Relentless Assault on the Philippine Press
Legal Restrictions, Intimidation Seek to Suppress Criticism
By Carlos H. Conde
Researcher, Asia Division
Filipino journalists will spend World Press Freedom Day on May 3 under government attack. New draft regulations issued by the Philippine House of Representatives would allow Congress to ban reporters who “besmirch” the reputation of lawmakers from covering the national legislature. Journalists and some members of Congress have denounced the proposed rule as dangerously ambiguous and stifling. And to many Filipinos this restriction on freedom of expression is an affront to their pride in their country’s free if freewheeling press.
These restrictions are just the latest in a series of attacks on the Philippine press by President Rodrigo Duterte’s government and its supporters, aimed at silencing critical voices. While the government has been especially ferocious against people and organizations demanding accountability for the government’s “drug war,” which has killed more than 12,000 people since July 2016, any criticism of the administration seems subject to reprisal.
Duterte has made incendiary public statements against journalists, even justifying death threats against them. The main target has been the news website Rappler, which has been highly critical of the administration. Since February, the government has blacklisted Rappler reporters from covering Malacanang Palace, the president’s residence. In March, the government initiated tax evasion and libel prosecutions against Rappler. An ongoing Securities and Exchange Commission investigation of Rappler’s ownership structure could result in the outlet’s closure.

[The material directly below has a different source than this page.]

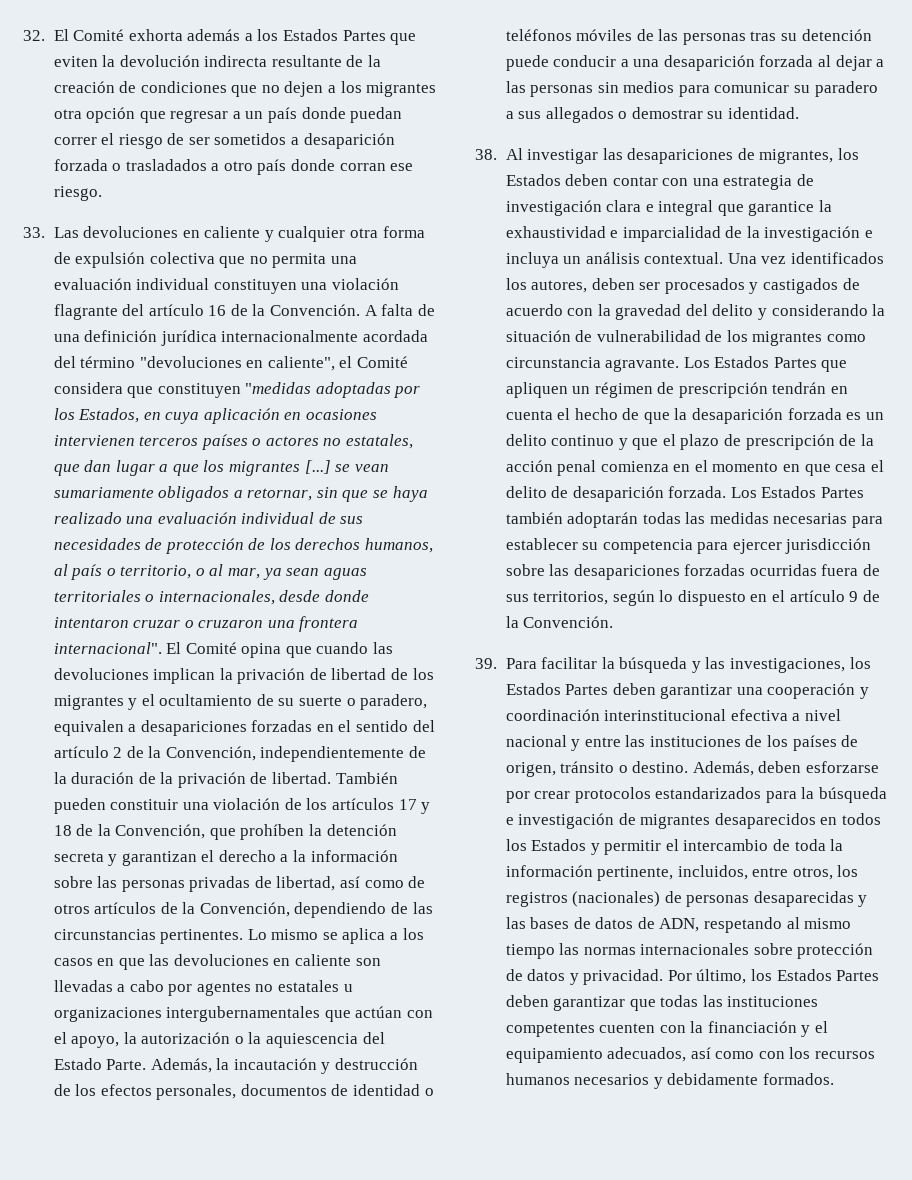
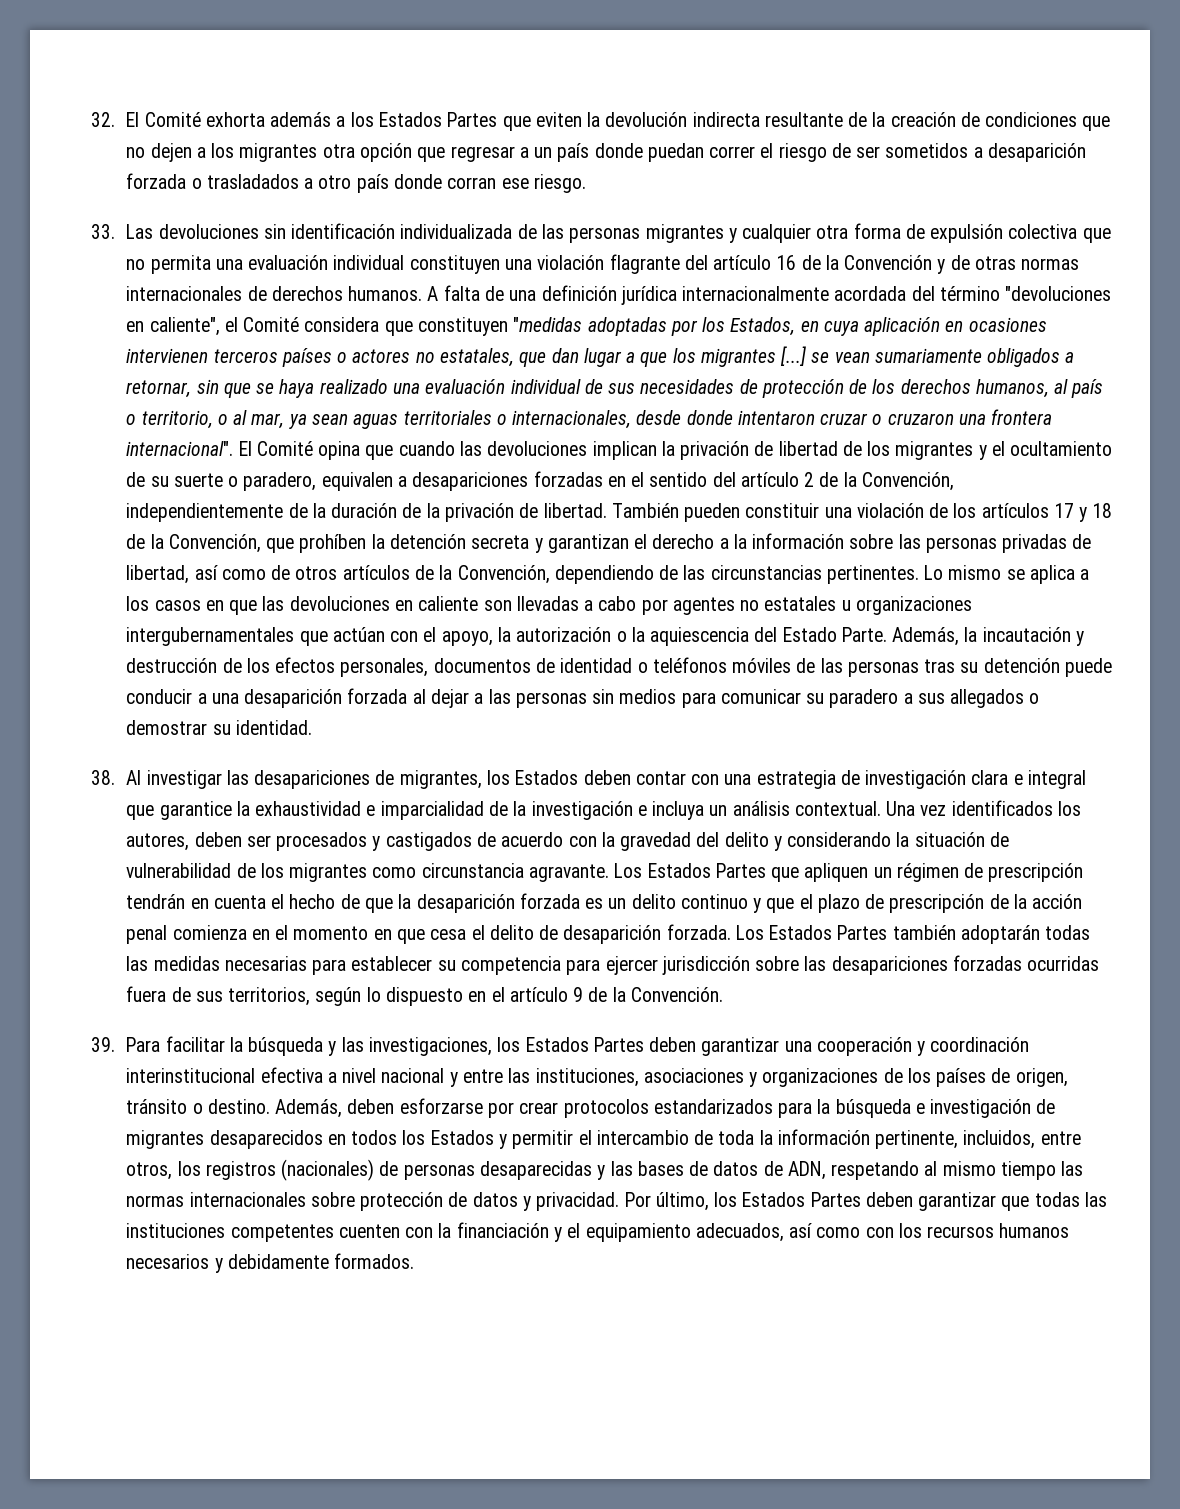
[182,226,261,238] en caliente -> [263,223,724,243] sin identificación individualizada de las personas migrantes
[270,304,361,316] Convención. -> [844,255,1080,274] [126,286,423,301] Convención y de otras normas internacionales de derechos humanos.
[649,736,741,747] instituciones -> [535,1068,879,1087] instituciones, asociaciones y organizaciones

The government has likewise targeted the owners of the Philippines’ largest and most influential newspaper, the Philippine Daily Inquirer. Most recently, the government restricted media access to a popular island resort and, last week, sought to bar accredited foreign correspondents from covering the Philippines at an ASEAN event in Singapore.
The increasingly hostile environment for the Philippine press has not gone unnoticed. In its 2018 World Press Freedom Index, Reporters Without Borders reduced the Philippines’ press freedom global ranking from 127 to 133 out of 180 countries. In addition to government threats and media restrictions, four journalists were murdered last year, making the Philippines the deadliest country for journalists in Asia.
The assault on media freedom resonates loudly on World Press Freedom Day. Filipino journalists, true to the tradition of political muckraking, corruption exposés, and wartime reporting, have often put their lives on the line, serving the Philippine people and democratic values in the process. It’s important that their efforts are supported – including by the Philippine Congress.